Nesse contexto, parece adequado sustentar que, a exemplo do ICMS e de outros tributos indiretos, a CFEM não constitui receita de quem a recebe, já que esses recursos permanecem por tempo determinado sob posse do particular e, em seguida, são repassados ao erário, que deles se apropria de forma definitiva.

Além disso, a exigência de PIS e Cofins sobre a CFEM pode ser interpretada como um duplo ônus imposto às empresas mineradoras que, adicionalmente à contraprestação pela exploração do minério, se veriam diante do aumento da carga tributária.

Logo, ao nosso ver há bons elementos para sustentar a exclusão dessa rubrica da base de cálculo do PIS e da Cofins devidos pelas empresas exploradoras de recursos minerais.

O que se constata, neste panorama, é que empresas mineradoras obrigadas ao pagamento de CFEM podem, em dadas circunstâncias, buscar alternativas para atenuar o impacto tributário, ao questionar judicialmente a obrigatoriedade desse encargo.

 


[1] Art. 2º As alíquotas da CFEM serão aquelas constantes do Anexo desta Lei, observado o limite de 4% (quatro por cento), e incidirão: (Redação dada pela Lei 13.540, de 2017)

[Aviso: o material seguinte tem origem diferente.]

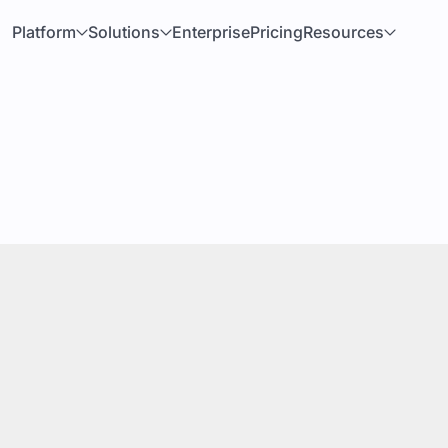
Platform
Solutions
Enterprise
Pricing
Resources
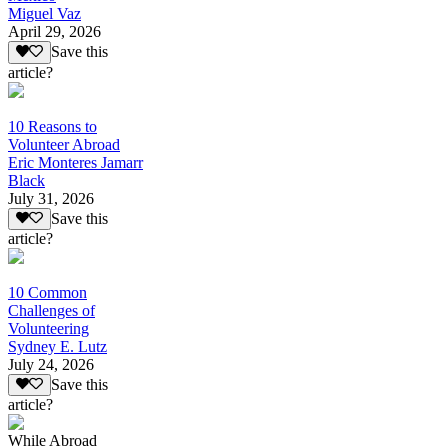
Miguel Vaz
April 29, 2026
Save this
article?
10 Reasons to
Volunteer Abroad
Eric Monteres Jamarr
Black
July 31, 2026
Save this
article?
10 Common
Challenges of
Volunteering
Sydney E. Lutz
July 24, 2026
Save this
article?
While Abroad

I - na venda, sobre a receita bruta da venda, deduzidos os tributos incidentes sobre sua comercialização; (Incluído pela Lei 13.540, de 2017)

(....) III - nas exportações, sobre a receita calculada, considerada como base de cálculo, no mínimo, o preço parâmetro definido pela Secretaria da Receita Federal do Brasil do Ministério da Fazenda, com fundamento no art. 19-A da Lei 9.430, de 27 de dezembro de 1996, e na legislação complementar, ou, na hipótese de inexistência do preço parâmetro, será considerado o valor de referência, observado o disposto nos §§ 10 e 14 deste artigo; (Incluído pela Lei 13.540, de 2017) Vigência

[2] Conforme reafirmado pela jurisprudência do STF, mais recentemente na ADI 4.146, de 9 de outubro de 2019.

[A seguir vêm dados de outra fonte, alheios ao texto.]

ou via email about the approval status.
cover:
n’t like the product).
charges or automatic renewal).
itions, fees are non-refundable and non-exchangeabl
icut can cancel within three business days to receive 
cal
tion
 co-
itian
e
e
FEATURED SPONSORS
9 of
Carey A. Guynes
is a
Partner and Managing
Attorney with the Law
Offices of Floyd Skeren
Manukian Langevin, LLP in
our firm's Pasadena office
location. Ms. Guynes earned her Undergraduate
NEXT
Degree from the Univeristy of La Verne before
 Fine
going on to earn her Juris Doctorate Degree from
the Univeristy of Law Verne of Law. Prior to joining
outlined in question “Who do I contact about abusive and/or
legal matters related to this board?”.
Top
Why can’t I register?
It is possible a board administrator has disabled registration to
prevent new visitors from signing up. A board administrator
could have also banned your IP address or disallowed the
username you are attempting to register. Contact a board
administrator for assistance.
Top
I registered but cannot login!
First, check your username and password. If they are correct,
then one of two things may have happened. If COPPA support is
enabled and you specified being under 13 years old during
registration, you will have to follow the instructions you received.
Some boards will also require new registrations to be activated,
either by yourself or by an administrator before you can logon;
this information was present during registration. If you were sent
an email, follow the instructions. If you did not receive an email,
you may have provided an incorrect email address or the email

[3] Mandado de Segurança 5003772-59.2021.4.03.6100, julgado pela 14ª Vara Cível Federal de São Paulo, em 11 de agosto de 2021.

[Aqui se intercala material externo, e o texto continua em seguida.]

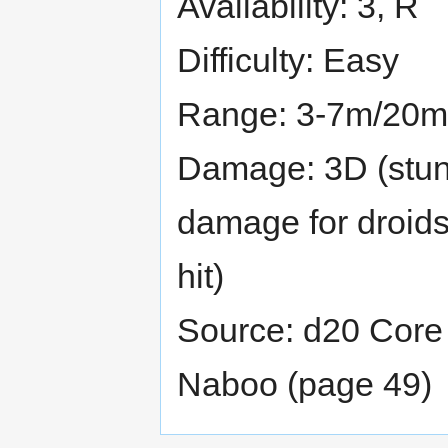
Availability: 3, R
Difficulty: Easy
Range: 3-7m/20m
Damage: 3D (stun 
damage for droids
hit)
Source: d20 Core 
Naboo (page 49)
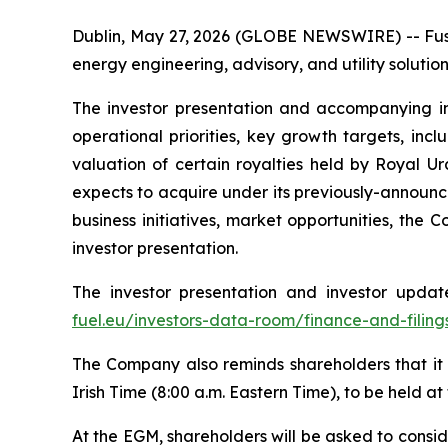
Dublin, May 27, 2026 (GLOBE NEWSWIRE) -- Fusi
energy engineering, advisory, and utility soluti
The investor presentation and accompanying in
operational priorities, key growth targets, in
valuation of certain royalties held by Royal 
expects to acquire under its previously-announ
business initiatives, market opportunities, the
investor presentation.
The investor presentation and investor upda
fuel.eu/investors-data-room/finance-and-filing
The Company also reminds shareholders that it 
Irish Time (8:00 a.m. Eastern Time), to be held at
At the EGM, shareholders will be asked to consi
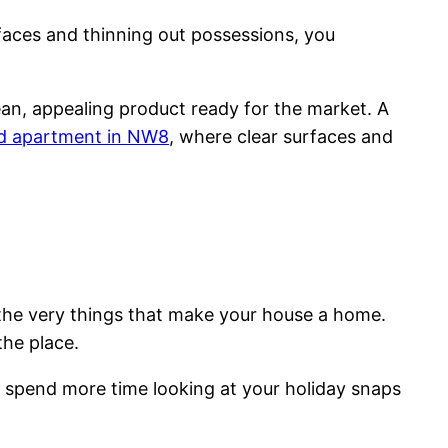
surfaces and thinning out possessions, you
an, appealing product ready for the market. A
ed apartment in NW8
, where clear surfaces and
g the very things that make your house a home.
the place.
y spend more time looking at your holiday snaps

[4] TRF 3ª Região, 4ª Turma, ApReeNec - Apelação/Reexame necessário – 5022842-67.2018.4.03.6100, rel. desembargador federal Andre Nabarrete Neto, julgado em 19 de dezembro de 2019, intimação via sistema. Data: 20 de janeiro de 2020

[5] Art. 3º Do valor apurado na forma do art. 2º a pessoa jurídica poderá descontar créditos calculados em relação a: (...) I - bens adquiridos para revenda, exceto em relação às mercadorias e aos produtos referidos: (...) II - bens e serviços, utilizados como insumo na prestação de serviços e na produção ou fabricação de bens (....) §1º Observado o disposto no § 15 deste artigo, o crédito será determinado mediante a aplicação da alíquota prevista no caput do art. 2o desta Lei sobre o valor: I - dos itens mencionados nos incisos I e II do caput, adquiridos no mês;

[6] Segundo regras do artigo 3º, §2º, II, da Lei 10.833 e do artigo 3º, §2º, II, da Lei 10.637/02.

[7] Apelação/Remessa necessária – 08173623420204058300. Órgão: Tribunal Regional Federal da 5ª Região. Rel. desembargador federal Marcos Antonio Garapa De Carvalho (convocado). Julgado em 20 de julho de 2021.